● **WORK INSTRUCTIONS**
- a) In the essay on smart technology, which science-fiction writer describes a post-scarcity future?
- b) Write the next few paragraphs of the essay on smart technology, picking up after its final sentence.

● **EXCERPT TO READ**

§ §

I don’t think many would disagree that the key technology trend of the 21^st century so far has been the advent of mobile. However today I think we are on the verge of a huge shift towards another driving paradigm – smartness.

Mobile has had huge social benefits – from connecting us to help and community, to enabling access to rich information everywhere. Yet there are also downsides – over stimulation and over-reliance perhaps being two. What will the effect of the next wave of devices be?

Already I’m sure you’ve heard of the prediction that cars intelligent enough to drive themselves will lay waste to professions that involve human drivers. But the knock-on effects will be even greater. The insurance industry, car-parking providers, car manufacturers, leasing companies… all will change. And what will drivers do when they no longer drive? The rise of in-car entertainment and lifestyle options will surely follow.

Driving is just one part of our ‘work’ that autonomous systems will affect. Science-fiction writers like Iain M. Banks talk about a post-scarcity future where lives are driven by the pursuit of purpose rather than work or money. Will that be the end result of our smarter machines? In Banks’ future, even government has been replaced by AI.

§ §

Relative pose estimation data
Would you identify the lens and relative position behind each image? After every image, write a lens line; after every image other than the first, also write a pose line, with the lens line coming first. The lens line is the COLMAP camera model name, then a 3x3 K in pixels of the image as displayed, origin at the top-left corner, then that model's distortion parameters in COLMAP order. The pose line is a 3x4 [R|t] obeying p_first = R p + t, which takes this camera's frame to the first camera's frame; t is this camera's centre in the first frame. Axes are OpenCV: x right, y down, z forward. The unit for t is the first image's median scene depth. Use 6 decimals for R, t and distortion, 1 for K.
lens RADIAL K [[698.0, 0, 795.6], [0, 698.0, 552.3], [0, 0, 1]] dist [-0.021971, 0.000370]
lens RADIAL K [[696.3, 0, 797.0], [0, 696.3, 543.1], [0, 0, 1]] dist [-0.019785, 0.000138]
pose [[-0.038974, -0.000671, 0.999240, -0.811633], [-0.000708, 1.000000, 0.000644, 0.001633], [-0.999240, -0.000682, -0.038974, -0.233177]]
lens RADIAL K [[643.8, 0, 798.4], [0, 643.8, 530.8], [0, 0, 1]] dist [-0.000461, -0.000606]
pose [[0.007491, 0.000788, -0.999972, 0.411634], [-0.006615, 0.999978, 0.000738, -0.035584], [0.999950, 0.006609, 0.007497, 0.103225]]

§ §

● **RESULTS BY TASK**
- a) Iain M. Banks

- b)
Artificial intelligence is a very broad topic. It covers everything from smart sensors and fully unmanned cars through to complex intelligences we can’t yet create – but to which we can already see a potential path.

Consider AI as being a set of component technologies: machine learning, deep learning, CNN etc. But whatever you call them, they add up to smarter machines, with that smartness residing to some extent in local devices like cameras, consumer products or robots, and to some extent in the cloud, depending on the application. Whether it’s platooning, crowdsourced parking, smart things, Massive Machine Type Communications, IoT, SLAM and more – AI is a component today and will be more so tomorrow.

Welcome to the machine

Today, we can easily talk to a machine and expect intelligent, albeit not Turing-test passing, answers. Voice-controlled “things” are now part and parcel of the everyday, bringing added convenience and increased productivity. By combining three technologies – IoT, AI and 5G, the transformed smart “things” can enable an experience which just a few years ago was the preserve of science-fiction.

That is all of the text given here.